Assessed u/s 143 (3) of the Income Tax Act at Rs.16,84,90,040/- Issue necessary forms.”
(underlining added)
14.             From the above it is apparent that necessary details were sought and they were filed and that the assessee had specifically filed details with regard to allocation of expenses. The same was examined by the assessing officer and it is only then that the assessment was finalized under section 143 (3) of the said Act. It would be apposite to note the observations of the Full Bench of this court in the case of Kelvinator of India Ltd (supra) which are as under:-

“We also cannot accept the submission of Mr Jolly to the effect that only because in the assessment order, detailed reasons have not been recorded an analysis of the materials on the record by itself may justify the Assessing Officer to initiate a proceeding under section 147 of the Act. The said submission is fallacious. An order of assessment can be passed either in terms of sub-section (1) of section 143 or subsection (3) of section 143. When a regular order of assessment is passed in terms of the said sub-section (3) of section 143 a presumption can be raised that such an order has been passed on application of mind. It is well known that a presumption can also be raised to the effect that in terms of clause (e) of section 114 of the Indian Evidence Act judicial and official acts have been regularly performed.

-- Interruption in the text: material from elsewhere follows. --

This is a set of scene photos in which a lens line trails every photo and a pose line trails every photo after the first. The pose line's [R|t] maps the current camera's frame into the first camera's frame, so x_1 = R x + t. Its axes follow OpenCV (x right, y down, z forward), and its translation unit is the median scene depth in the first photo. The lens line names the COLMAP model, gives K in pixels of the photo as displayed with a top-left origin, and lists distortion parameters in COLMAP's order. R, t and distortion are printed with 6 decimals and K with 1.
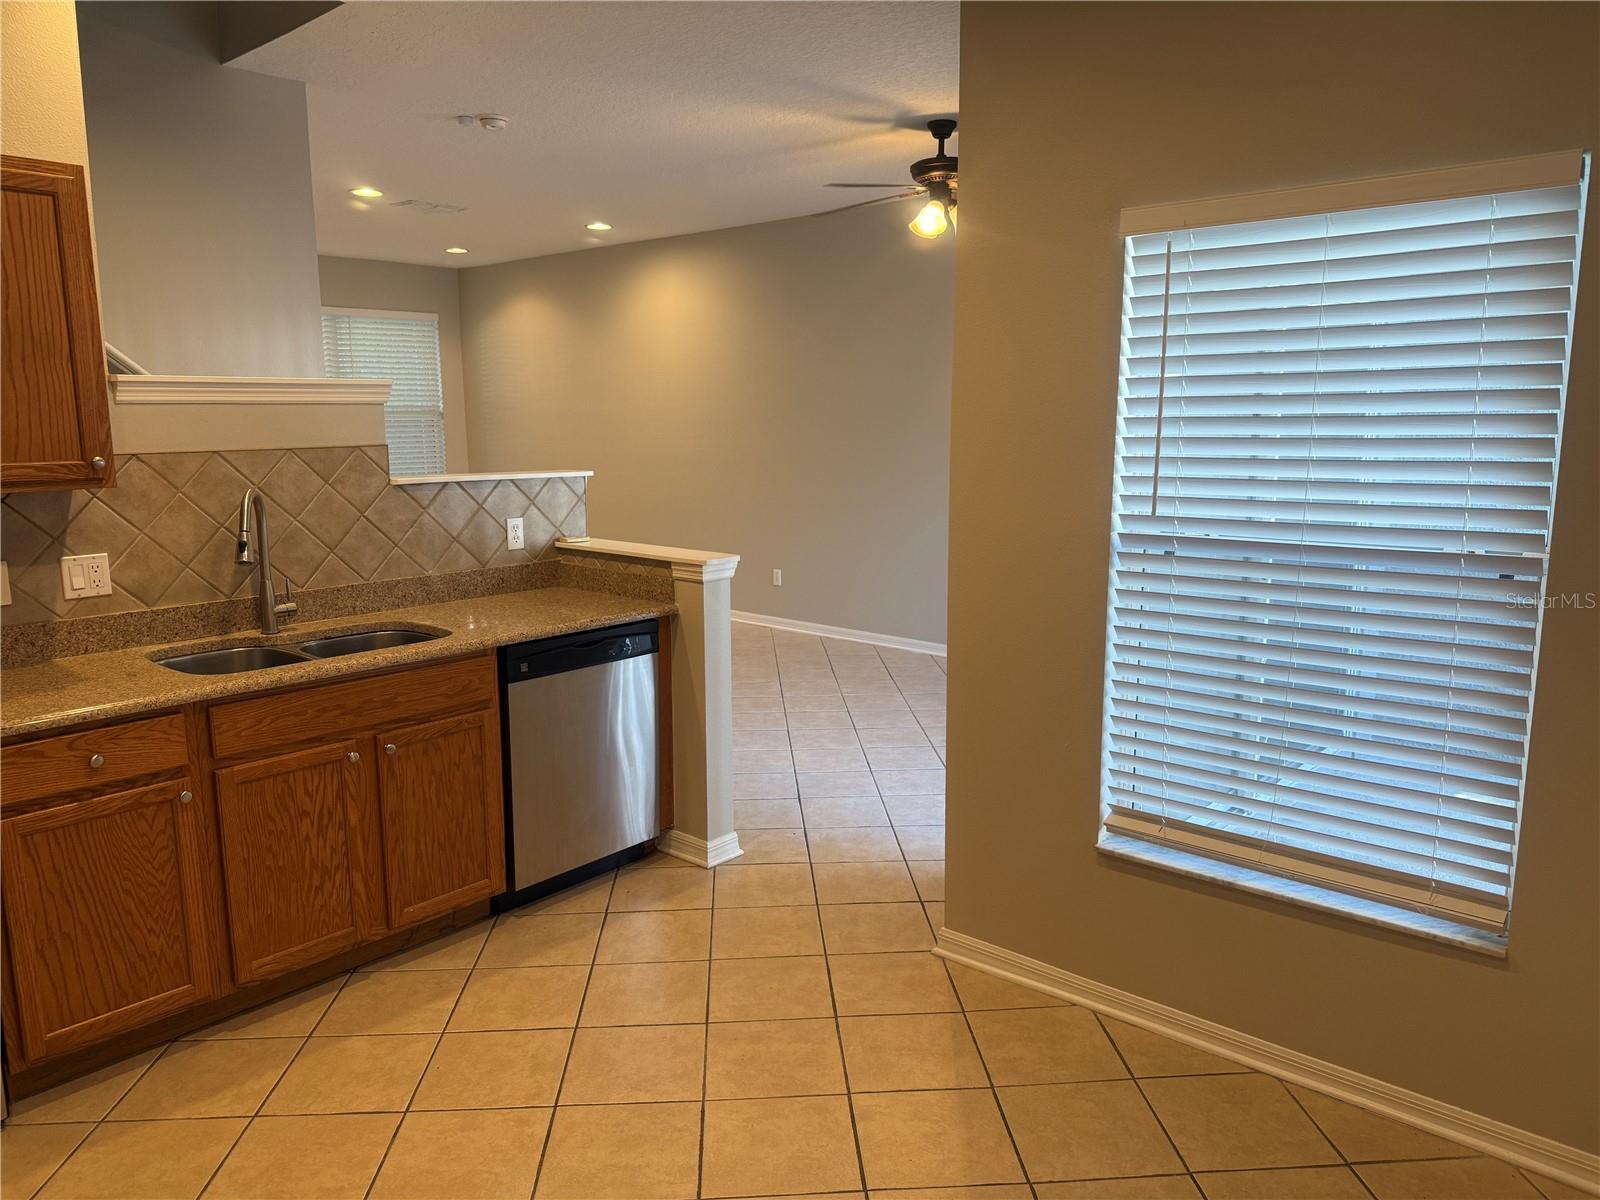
lens RADIAL K [[1130.1, 0, 800.8], [0, 1130.1, 601.9], [0, 0, 1]] dist [0.070120, -0.101017]
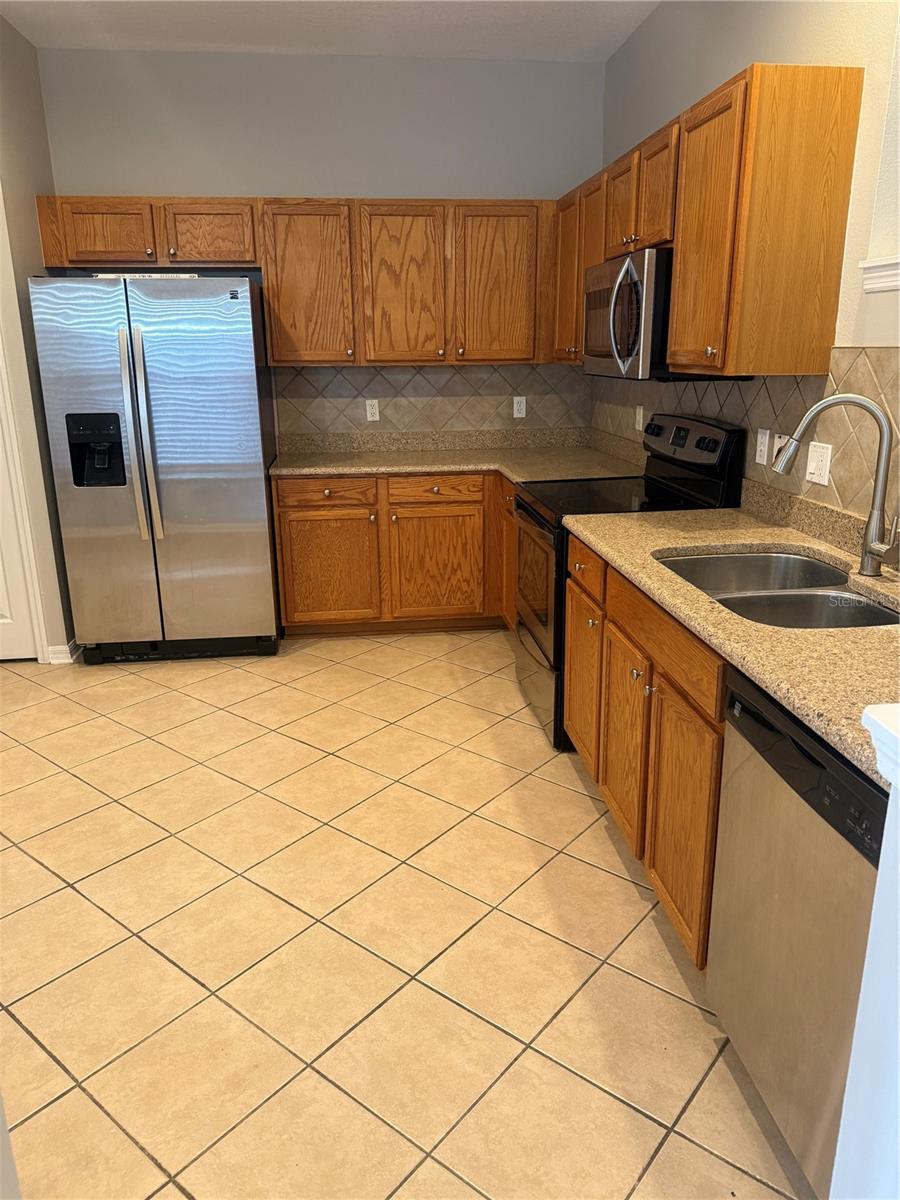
lens RADIAL K [[847.5, 0, 455.7], [0, 847.5, 605.0], [0, 0, 1]] dist [0.070120, -0.101017]
pose [[-0.676692, 0.223533, -0.701513, 0.186229], [-0.109550, 0.911624, 0.396157, -0.172043], [0.728070, 0.344927, -0.592401, 1.204019]]
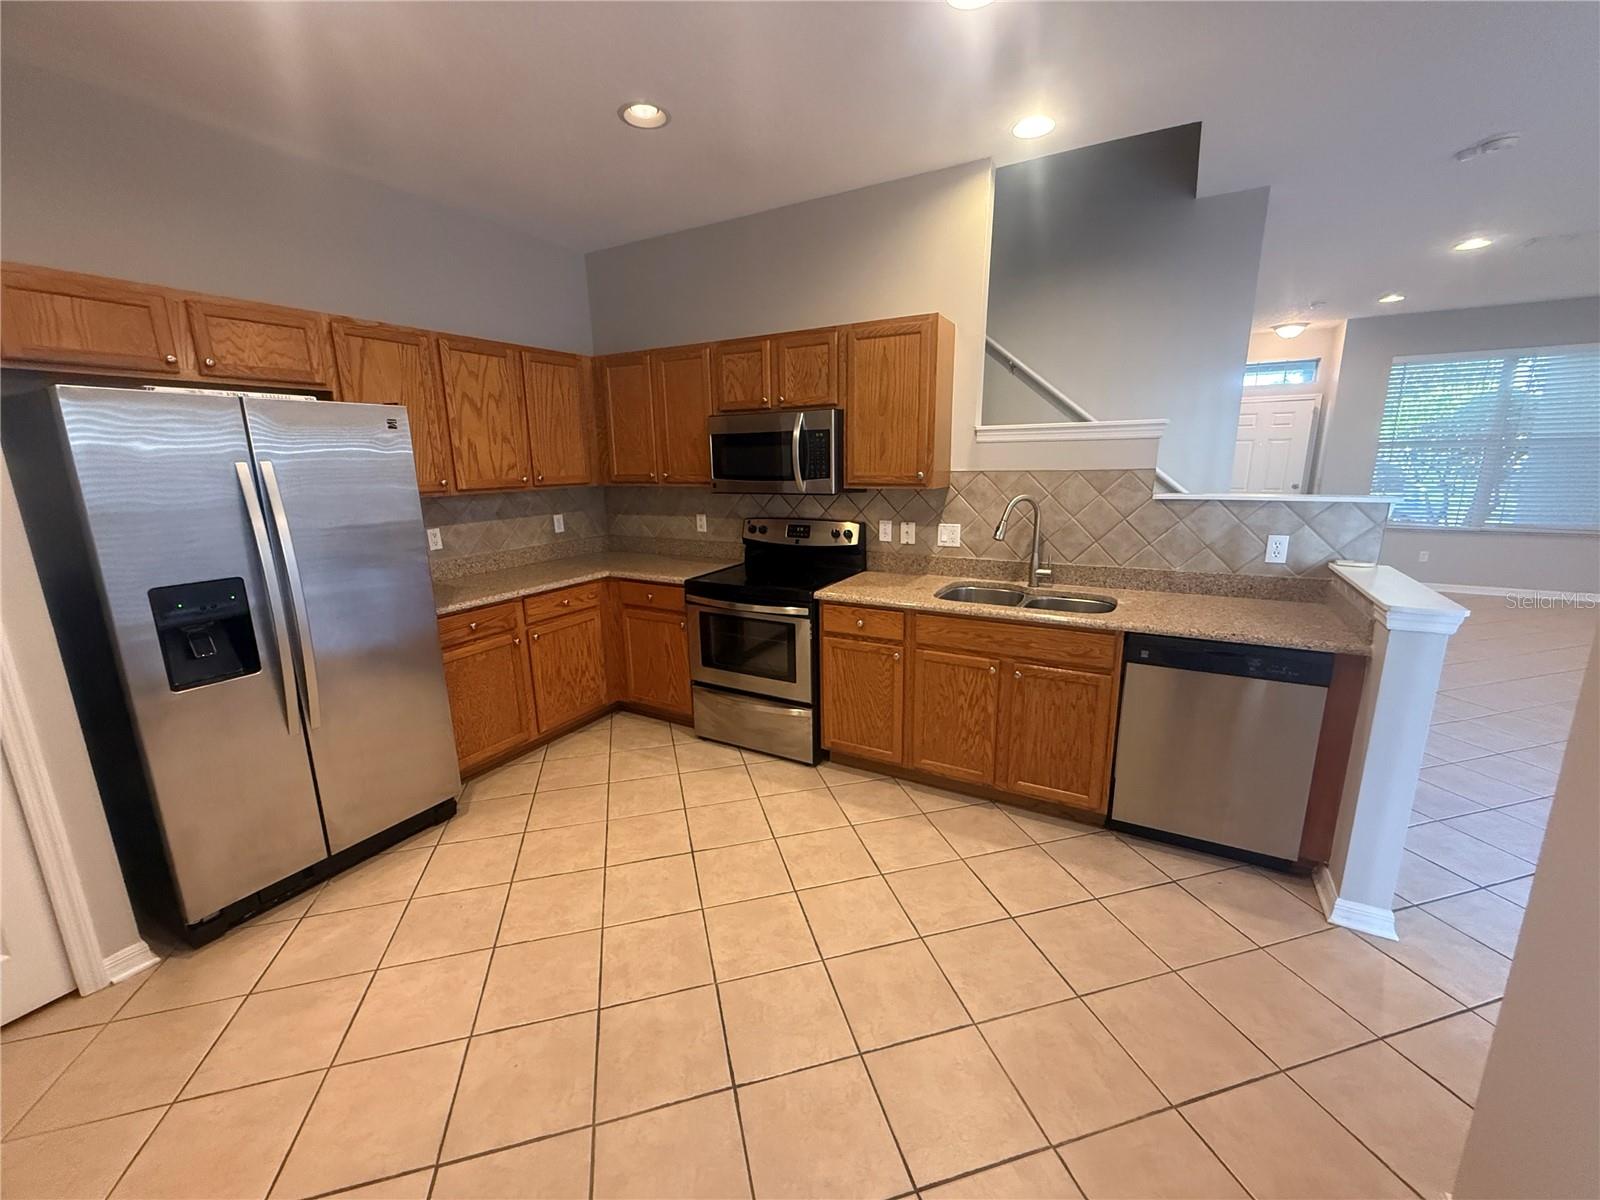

If it be held that an order which has been passed purportedly without application of mind would itself confer jurisdiction upon the Assessing Officer to reopen the proceeding without anything further, the same would amount to giving a premium to an authority exercising quasi-judicial function to take benefit of its own wrong.”

15.             We are therefore of the view that the petitioner had fully and truly disclosed all the material facts necessary for the purposes of assessment. That being the case, there is no escape from the fact that the bar of four years would be clearly applicable. Since the notice under section 148 was issued beyond the period of four years the notice and all proceedings pursuant thereto would be contrary to law.
As such the impugned order as also the notice under section 148 are set aside and any proceeding pursuant thereto are also set aside.

16.             In view of the conclusion that we have arrived at on the plea of limitation, we do not find it necessary to examine the other issues which have been urged before us.

17.             The writ petition is allowed to the aforesaid extent. No orders as to costs.

Date of pronouncement of order 07th December 2011.